The Importance of Automated Analyzers

Science fiction has taught us that in the very near future, humanoid robots—people-like machines with a thinking computer in place of a human brain—will replace us not just in the workplace, but as a species. While it’s certainly true that technology has come a very long way, enough that many scientific and philosophical luminaries have begun debating on the subject of a ‘robot apocalypse,’ it is still undeniable that the introduction of automated machines in the workplace has made our jobs much easier.

Thanks to automation, tasks that used to take a lot of time, resources, and manpower to carry out can now be done at a fraction of the cost and effort as well as with pin-point precision and accuracy. And nowhere are these benefits more needed than in the professional medical laboratory, where automated analyzer technology has proven to be quite indispensable and essential.

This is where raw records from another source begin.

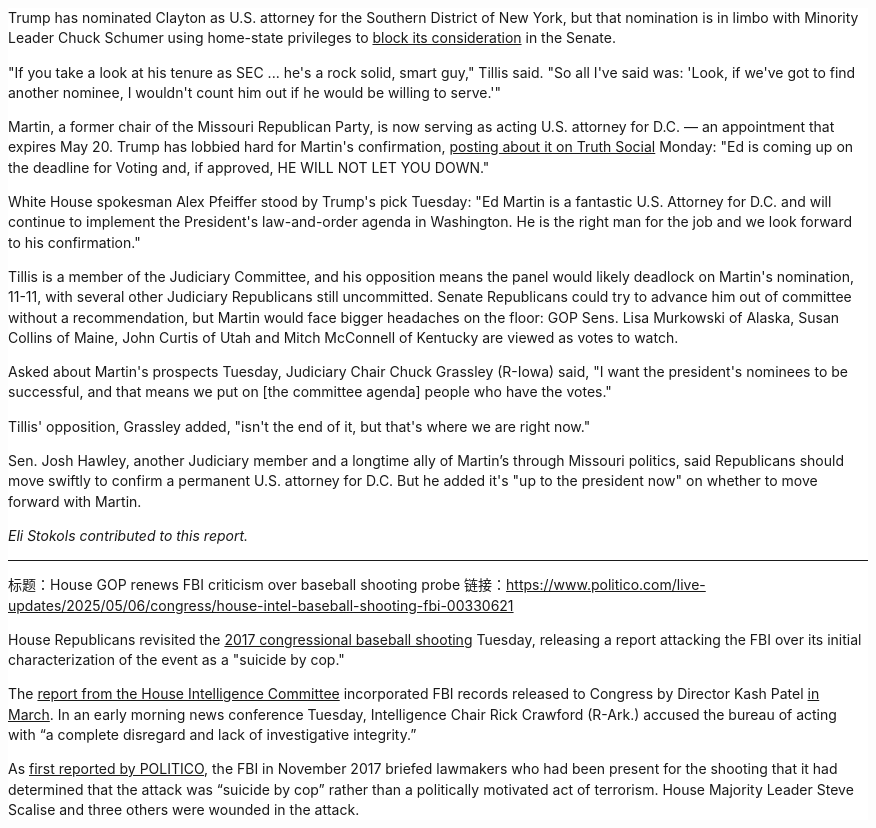 Trump has nominated Clayton as U.S. attorney for the Southern District of New York, but that nomination is in limbo with Minority Leader Chuck Schumer using home-state privileges to [block its consideration](https://www.politico.com/news/2025/04/16/schumer-moves-to-block-trumps-top-prosecutors-00292728) in the Senate. 

"If you take a look at his tenure as SEC ... he's a rock solid, smart guy," Tillis said. "So all I've said was: 'Look, if we've got to find another nominee, I wouldn't count him out if he would be willing to serve.'"

Martin, a former chair of the Missouri Republican Party, is now serving as acting U.S. attorney for D.C. — an appointment that expires May 20. Trump has lobbied hard for Martin's confirmation, [posting about it on Truth Social](https://truthsocial.com/@realDonaldTrump/posts/114457993936599790) Monday: "Ed is coming up on the deadline for Voting and, if approved, HE WILL NOT LET YOU DOWN."

White House spokesman Alex Pfeiffer stood by Trump's pick Tuesday: "Ed Martin is a fantastic U.S. Attorney for D.C. and will continue to implement the President's law-and-order agenda in Washington. He is the right man for the job and we look forward to his confirmation."

Tillis is a member of the Judiciary Committee, and his opposition means the panel would likely deadlock on Martin's nomination, 11-11, with several other Judiciary Republicans still uncommitted. Senate Republicans could try to advance him out of committee without a recommendation, but Martin would face bigger headaches on the floor: GOP Sens. Lisa Murkowski of Alaska, Susan Collins of Maine, John Curtis of Utah and Mitch McConnell of Kentucky are viewed as votes to watch.

Asked about Martin's prospects Tuesday, Judiciary Chair Chuck Grassley (R-Iowa) said, "I want the president's nominees to be successful, and that means we put on [the committee agenda] people who have the votes."

Tillis' opposition, Grassley added, "isn't the end of it, but that's where we are right now."

Sen. Josh Hawley, another Judiciary member and a longtime ally of Martin’s through Missouri politics, said Republicans should move swiftly to confirm a permanent U.S. attorney for D.C. But he added it's "up to the president now" on whether to move forward with Martin.

_Eli Stokols contributed to this report._

---
标题：House GOP renews FBI criticism over baseball shooting probe
链接：https://www.politico.com/live-updates/2025/05/06/congress/house-intel-baseball-shooting-fbi-00330621

House Republicans revisited the [2017 congressional baseball shooting](https://www.politico.com/magazine/story/2017/06/17/shooting-scalise-congressional-baseball-game-practice-oral-history-215269/) Tuesday, releasing a report attacking the FBI over its initial characterization of the event as a "suicide by cop."

The [report from the House Intelligence Committee](https://intelligence.house.gov/uploadedfiles/majority_report_of_baseball_shooting.pdf) incorporated FBI records released to Congress by Director Kash Patel [in March](https://x.com/FBIDirectorKash/status/1904942767412814308). In an early morning news conference Tuesday, Intelligence Chair Rick Crawford (R-Ark.) accused the bureau of acting with “a complete disregard and lack of investigative integrity.”

As [first reported by POLITICO](https://www.politico.com/news/2021/04/21/2017-baseball-field-shooting-fbi-conculsion-483993), the FBI in November 2017 briefed lawmakers who had been present for the shooting that it had determined that the attack was “suicide by cop” rather than a politically motivated act of terrorism. House Majority Leader Steve Scalise and three others were wounded in the attack.
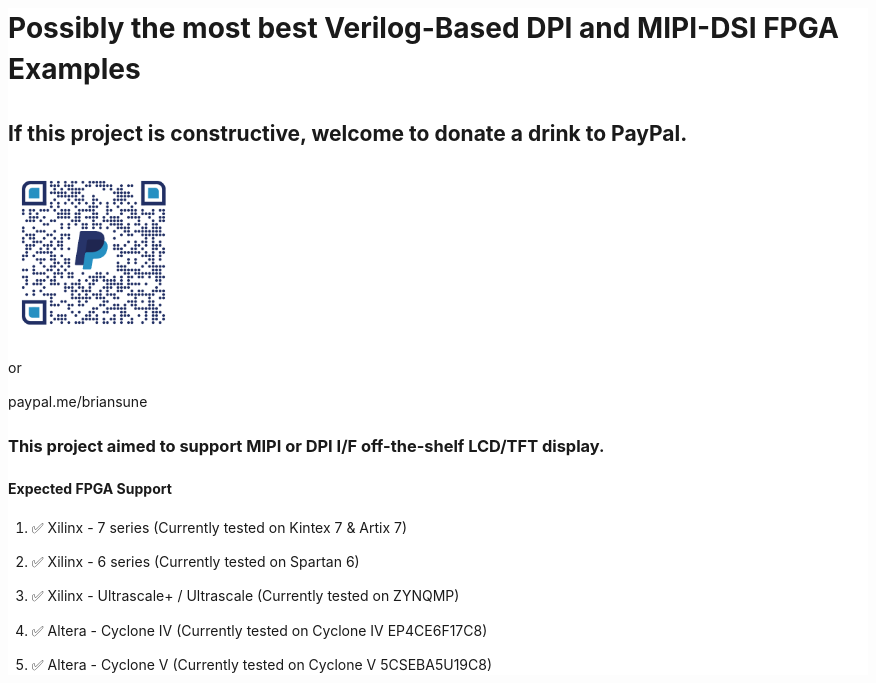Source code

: # Possibly the most best Verilog-Based DPI and MIPI-DSI FPGA Examples

## If this project is constructive, welcome to donate a drink to PayPal.

<img src="images/qrcode.png" style="height:20%; width:20%">

or 

paypal.me/briansune

### This project aimed to support MIPI or DPI I/F off-the-shelf LCD/TFT display.

#### Expected FPGA Support

1) ✅ Xilinx - 7 series (Currently tested on Kintex 7 & Artix 7)

2) ✅ Xilinx - 6 series (Currently tested on Spartan 6)

3) ✅ Xilinx - Ultrascale+ / Ultrascale  (Currently tested on ZYNQMP)

4) ✅ Altera - Cyclone IV (Currently tested on Cyclone IV EP4CE6F17C8)

5) ✅ Altera - Cyclone V (Currently tested on Cyclone V 5CSEBA5U19C8)
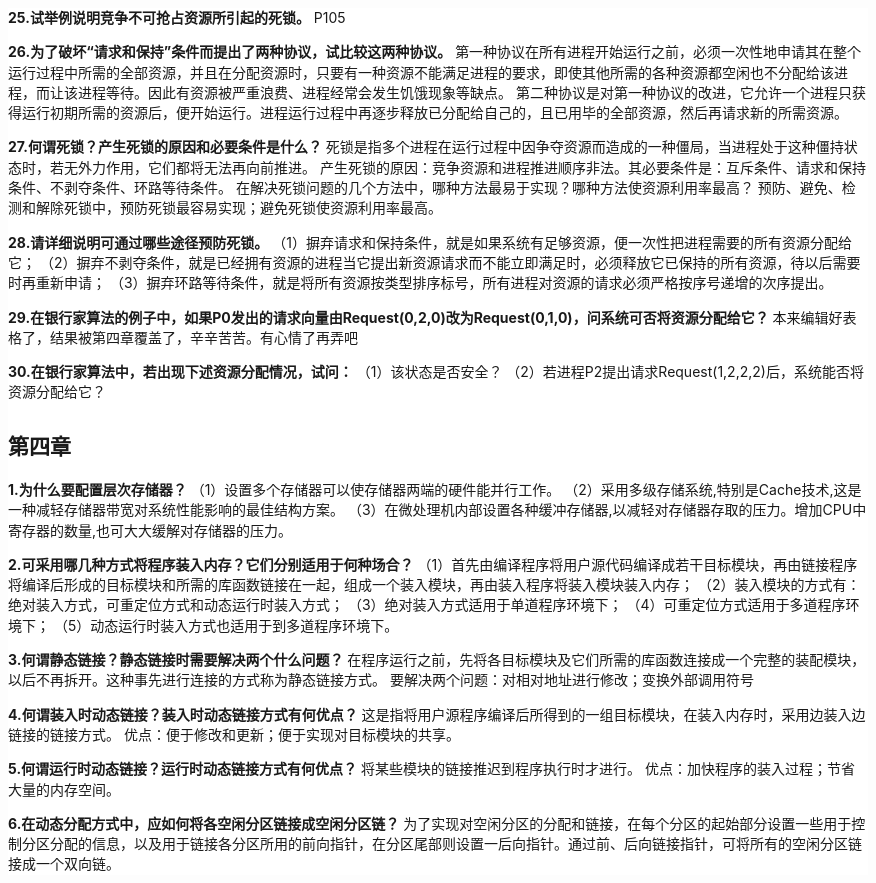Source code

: **25.试举例说明竞争不可抢占资源所引起的死锁。**
P105

**26.为了破坏“请求和保持”条件而提出了两种协议，试比较这两种协议。**
第一种协议在所有进程开始运行之前，必须一次性地申请其在整个运行过程中所需的全部资源，并且在分配资源时，只要有一种资源不能满足进程的要求，即使其他所需的各种资源都空闲也不分配给该进程，而让该进程等待。因此有资源被严重浪费、进程经常会发生饥饿现象等缺点。
第二种协议是对第一种协议的改进，它允许一个进程只获得运行初期所需的资源后，便开始运行。进程运行过程中再逐步释放已分配给自己的，且已用毕的全部资源，然后再请求新的所需资源。

**27.何谓死锁？产生死锁的原因和必要条件是什么？**
死锁是指多个进程在运行过程中因争夺资源而造成的一种僵局，当进程处于这种僵持状态时，若无外力作用，它们都将无法再向前推进。
产生死锁的原因：竞争资源和进程推进顺序非法。其必要条件是：互斥条件、请求和保持条件、不剥夺条件、环路等待条件。
在解决死锁问题的几个方法中，哪种方法最易于实现？哪种方法使资源利用率最高？
预防、避免、检测和解除死锁中，预防死锁最容易实现；避免死锁使资源利用率最高。

**28.请详细说明可通过哪些途径预防死锁。**
（1）摒弃请求和保持条件，就是如果系统有足够资源，便一次性把进程需要的所有资源分配给它；
（2）摒弃不剥夺条件，就是已经拥有资源的进程当它提出新资源请求而不能立即满足时，必须释放它已保持的所有资源，待以后需要时再重新申请；
（3）摒弃环路等待条件，就是将所有资源按类型排序标号，所有进程对资源的请求必须严格按序号递增的次序提出。

**29.在银行家算法的例子中，如果P0发出的请求向量由Request(0,2,0)改为Request(0,1,0)，问系统可否将资源分配给它？**
本来编辑好表格了，结果被第四章覆盖了，辛辛苦苦。有心情了再弄吧

**30.在银行家算法中，若出现下述资源分配情况，试问：**
（1）该状态是否安全？
（2）若进程P2提出请求Request(1,2,2,2)后，系统能否将资源分配给它？

## 第四章

**1.为什么要配置层次存储器？**
（1）设置多个存储器可以使存储器两端的硬件能并行工作。
（2）采用多级存储系统,特别是Cache技术,这是一种减轻存储器带宽对系统性能影响的最佳结构方案。
（3）在微处理机内部设置各种缓冲存储器,以减轻对存储器存取的压力。增加CPU中寄存器的数量,也可大大缓解对存储器的压力。

**2.可采用哪几种方式将程序装入内存？它们分别适用于何种场合？**
（1）首先由编译程序将用户源代码编译成若干目标模块，再由链接程序将编译后形成的目标模块和所需的库函数链接在一起，组成一个装入模块，再由装入程序将装入模块装入内存；
（2）装入模块的方式有：绝对装入方式，可重定位方式和动态运行时装入方式；
（3）绝对装入方式适用于单道程序环境下；
（4）可重定位方式适用于多道程序环境下；
（5）动态运行时装入方式也适用于到多道程序环境下。

**3.何谓静态链接？静态链接时需要解决两个什么问题？**
在程序运行之前，先将各目标模块及它们所需的库函数连接成一个完整的装配模块，以后不再拆开。这种事先进行连接的方式称为静态链接方式。
要解决两个问题：对相对地址进行修改；变换外部调用符号

**4.何谓装入时动态链接？装入时动态链接方式有何优点？**
这是指将用户源程序编译后所得到的一组目标模块，在装入内存时，采用边装入边链接的链接方式。
优点：便于修改和更新；便于实现对目标模块的共享。

**5.何谓运行时动态链接？运行时动态链接方式有何优点？**
将某些模块的链接推迟到程序执行时才进行。
优点：加快程序的装入过程；节省大量的内存空间。

**6.在动态分配方式中，应如何将各空闲分区链接成空闲分区链？**
为了实现对空闲分区的分配和链接，在每个分区的起始部分设置一些用于控制分区分配的信息，以及用于链接各分区所用的前向指针，在分区尾部则设置一后向指针。通过前、后向链接指针，可将所有的空闲分区链接成一个双向链。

What is an automated analyzer?

An automated analyzer is just what its name implies – an automated machine that performs high-precision analysis on solid, liquid or gaseous substances for purposes of clinical chemistry. Components such as high-precision micro motors for automated analyzers, precision linear and rotary motion systems, as well as computerized controls allow the analyzer to perform the analysis on its own without human intervention. All it needs is the set of instructions to work with, the settings and parameters of the analysis, and the samples that it has to analyze. With those supplied, a lab technician or employee just has to press a few buttons before waiting for the machine to finish the procedure and release the results of the analysis.

What are the benefits of an automated analyzer?

The benefits of an automated analyzer to a laboratory are anchored upon in its ability to perform high-volume processing tasks on its own, with minimal participation from the laboratory staff.  This not only decreases the turnaround time for sample processing tasks—thus enabling the laboratory itself to take up more work—but it also decreases the strain on the laboratory’s resources.

The automated nature of the analyzer also ensures that the usually complicated and painstaking analysis procedures are performed perfectly every single time no matter how many times the task itself has been repeated. This eliminates the chance of human error that usually arises in manual analysis, where certain steps and procedures may be performed wrongly or omitted entirely—especially when it comes to a high-volume, high-repetition workloads.

New breakthroughs in automated analyzer designs have also ensured that medical staff are protected from being exposed to samples during operation, increasing the safety of the laboratory.

What kinds of automated analyzers exist?

The growing demands in the medical and healthcare industry has necessitated the creation of different types of analyzers, each one specializing in a particular task or examination. Here are some of them:

  • Routine biochemistry analyzer: the standard automated analyzer that processes the largest portion of samples in a hospital or medical laboratory. This type is involved with analyzing samples required for liver function tests (enzyme levels) and kidney function tests (sodium, potassium, glucose, serum albumin, and creatinine).
  • Immuno-based analyzer: the automated analyzer type that uses antibodies to detect substances by immunoassay. These, of course, are used to detect diseases and disorders such as cancer, hepatitis, the presence of blood clots as well as fertility problems. It also facilitates tests that detect the use of illegal drugs.
  • Hematology analyzer: the automated analyzer type that performs tests on blood samples, such as complete blood counts, erythrocyte sedimentation levels or coagulation tests.

Automated analyzer limitations

While certainly useful, the automated analyzer is still a machine. It can break down from time to time, especially if regular maintenance is neglected, or if its operated by inexperienced staff. Automated analyzers can also be cost-prohibitive at the outset, especially for those designed to perform tests that are more esoteric and less common, such as DNA labeling and detection. Finally, medical personnel are still required to interpret the analysis results, as the automated analyzer can only supply them with partial information based on its findings. Despite these obvious cons, however, the fact remains that automated analyzers can significantly increase productivity in the laboratory, and with a trained staff on hand, can certainly pay for itself in the long run.